Le père de l'enfant qui a amené un pistolet à l'école condamné à 18 mois ferme

Le père de l'enfant de 7 ans qui a amené un pistolet à l'école a été condamné ce jeudi à 18 mois de prison ferme.

Le père de l'enfant qui a amené mardi dans son école de Bruay-sur-l'Escaut a été condamné ce jeudi à 18 mois de prison ferme assorti d'un mandat de dépôt. Il était jugé par le tribunal de Valenciennes en comparution immédiate détention et acquisition d'une arme de catégorie B et mise en danger de la vie d'autrui. 

Ce mardi, son fils de sept ans s'est présenté à l'école Léo-Lagrange avec un pistolet 6.35 qui n'était toutefois pas chargé. Le jeune garçon avait découvert l'arme dans un tiroir de la salle de bain, avec son frère de 9 ans, et avait décidé de l'apporter à l'école et de la montrer à ses camarades.

Pistolet acheté la semaine dernière

Bien connu de la justice, appartenant à la communauté sédentarisée des gens du voyage, Jean R.  compte 28 mentions à son casier judiciaire pour divers faits, en France et en Belgique. En liberté conditionnelle, il est sorti de prison en octobre, après cinq ans en détention pour vol aggravé.

Cette arme, dit-il, il l'a achetée pour 100 euros, pour se défendre par rapport à des "embrouilles" passées. Il ne savait pas que c'était une arme de guerre, même si c'est écrit dessus: il ne sait pas lire. 

Il vit avec ses deux fils, de 7 et 9 ans. L'aîné avait bien interdit à son frère de toucher à l'arme, quand ils se sont retrouvés dans la salle de bains. Mais le
cadet a décidé de l'emporter à l'école avant d'être dénoncé par un camarade -qu'il a frappé pour cette trahison.
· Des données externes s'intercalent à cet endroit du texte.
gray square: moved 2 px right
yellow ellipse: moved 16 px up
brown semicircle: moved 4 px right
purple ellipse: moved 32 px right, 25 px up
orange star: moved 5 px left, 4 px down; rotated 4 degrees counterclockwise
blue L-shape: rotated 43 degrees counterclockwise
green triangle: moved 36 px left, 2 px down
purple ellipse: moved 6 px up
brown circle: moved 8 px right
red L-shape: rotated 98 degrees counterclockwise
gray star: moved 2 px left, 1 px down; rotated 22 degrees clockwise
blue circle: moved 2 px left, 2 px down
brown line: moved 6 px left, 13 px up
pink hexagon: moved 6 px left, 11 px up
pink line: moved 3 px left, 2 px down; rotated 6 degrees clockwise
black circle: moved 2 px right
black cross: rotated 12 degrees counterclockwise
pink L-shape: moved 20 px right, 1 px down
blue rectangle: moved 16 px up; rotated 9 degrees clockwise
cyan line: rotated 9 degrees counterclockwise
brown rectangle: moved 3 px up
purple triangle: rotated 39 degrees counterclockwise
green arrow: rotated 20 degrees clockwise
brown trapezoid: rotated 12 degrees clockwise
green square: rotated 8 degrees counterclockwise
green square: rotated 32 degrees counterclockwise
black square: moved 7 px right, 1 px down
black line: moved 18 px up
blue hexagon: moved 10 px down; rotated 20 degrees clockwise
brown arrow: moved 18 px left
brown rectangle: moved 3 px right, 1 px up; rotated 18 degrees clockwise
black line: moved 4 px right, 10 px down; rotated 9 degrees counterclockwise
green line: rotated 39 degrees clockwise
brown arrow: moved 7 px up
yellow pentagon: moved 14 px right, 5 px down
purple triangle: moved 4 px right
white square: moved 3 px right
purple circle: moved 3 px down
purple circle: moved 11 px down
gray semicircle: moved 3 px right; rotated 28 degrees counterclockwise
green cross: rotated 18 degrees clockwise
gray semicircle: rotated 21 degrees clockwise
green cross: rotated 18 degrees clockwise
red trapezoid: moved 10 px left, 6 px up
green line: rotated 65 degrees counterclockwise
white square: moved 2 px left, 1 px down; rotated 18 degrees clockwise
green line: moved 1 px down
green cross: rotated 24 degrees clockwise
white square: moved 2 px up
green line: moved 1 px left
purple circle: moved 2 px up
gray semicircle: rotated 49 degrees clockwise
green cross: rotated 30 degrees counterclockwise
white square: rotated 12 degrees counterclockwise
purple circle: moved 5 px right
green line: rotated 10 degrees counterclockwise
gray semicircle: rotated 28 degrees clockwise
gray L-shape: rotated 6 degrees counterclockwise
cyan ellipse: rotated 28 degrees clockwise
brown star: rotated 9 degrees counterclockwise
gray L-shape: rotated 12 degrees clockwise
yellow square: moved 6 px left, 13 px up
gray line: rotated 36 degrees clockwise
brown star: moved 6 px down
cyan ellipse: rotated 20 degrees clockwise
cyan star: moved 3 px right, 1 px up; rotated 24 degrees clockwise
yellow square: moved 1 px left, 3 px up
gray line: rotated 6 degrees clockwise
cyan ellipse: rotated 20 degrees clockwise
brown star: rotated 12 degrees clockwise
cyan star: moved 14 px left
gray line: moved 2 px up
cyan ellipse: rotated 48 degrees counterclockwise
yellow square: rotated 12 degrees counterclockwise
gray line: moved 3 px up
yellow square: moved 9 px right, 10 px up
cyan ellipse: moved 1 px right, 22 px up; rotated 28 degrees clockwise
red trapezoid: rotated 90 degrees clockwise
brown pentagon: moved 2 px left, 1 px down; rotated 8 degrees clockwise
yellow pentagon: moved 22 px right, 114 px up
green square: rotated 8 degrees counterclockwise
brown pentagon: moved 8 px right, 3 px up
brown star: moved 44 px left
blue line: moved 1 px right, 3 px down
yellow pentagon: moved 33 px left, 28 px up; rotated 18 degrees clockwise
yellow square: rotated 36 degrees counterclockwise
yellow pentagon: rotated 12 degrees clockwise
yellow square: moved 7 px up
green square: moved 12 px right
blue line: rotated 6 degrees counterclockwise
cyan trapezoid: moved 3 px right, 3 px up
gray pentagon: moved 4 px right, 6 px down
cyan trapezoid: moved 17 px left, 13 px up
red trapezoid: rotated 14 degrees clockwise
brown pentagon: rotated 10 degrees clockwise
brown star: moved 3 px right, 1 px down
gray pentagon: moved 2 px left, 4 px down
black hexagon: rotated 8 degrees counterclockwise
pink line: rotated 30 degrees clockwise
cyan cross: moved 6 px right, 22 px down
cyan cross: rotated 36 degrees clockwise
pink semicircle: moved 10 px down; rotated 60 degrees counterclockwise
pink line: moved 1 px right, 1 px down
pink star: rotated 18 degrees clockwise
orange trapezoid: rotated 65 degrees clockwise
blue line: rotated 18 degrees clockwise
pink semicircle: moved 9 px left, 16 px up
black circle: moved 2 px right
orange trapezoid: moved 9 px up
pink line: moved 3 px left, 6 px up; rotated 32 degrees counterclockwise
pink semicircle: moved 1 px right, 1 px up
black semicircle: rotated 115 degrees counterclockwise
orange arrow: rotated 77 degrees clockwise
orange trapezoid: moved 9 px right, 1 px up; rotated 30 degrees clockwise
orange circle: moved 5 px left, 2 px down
Les deux frères ont été placés

La maîtresse a alors récupéré l'arme et prévenu le père le soir même. Le lendemain, mercredi, le directeur de l'école a contacté la police, qui est venue récupérer le pistolet. Le père a été placé en garde à vue dans l'après-midi, a indiqué à l'AFP le procureur de la République de Valenciennes, François
Pérain.

"Je regrette, j'aurais pas dû la mettre là", a déclaré le père de famille devant le tribunal. "On a eu des menaces", s'est-il justifié. Les juges l'ont reconnu coupable de l'ensemble des infractions qui lui étaient reprochées et l'ont condamné à la peine requise par le ministère public, soit 18 mois de prison ferme avec mandat de dépôt. Il a écopé également de plusieurs centaines d'euros d'amende. Un juge d'application des peines décidera de révoquer ou non sa liberté conditionnelle dans une prochaine audience.

Les deux enfants ont été placés mercredi soir, et une audience doit avoir lieu sous quinze jours devant un juge des enfants. Ils étaient déjà suivis. Me Hélène Prizac, l'avocate du conseil général, désigné comme administrateur ad hoc des enfants, a plaidé pendant l'audience la mise en danger "évidente", une situation qui aurait "pu avoir des conséquences plus graves". Du côté de la défense, l'avocate a noté, en vain, que l'arme n'était pas chargée, soulignant par ailleurs l'état de "misère sociale" de la famille.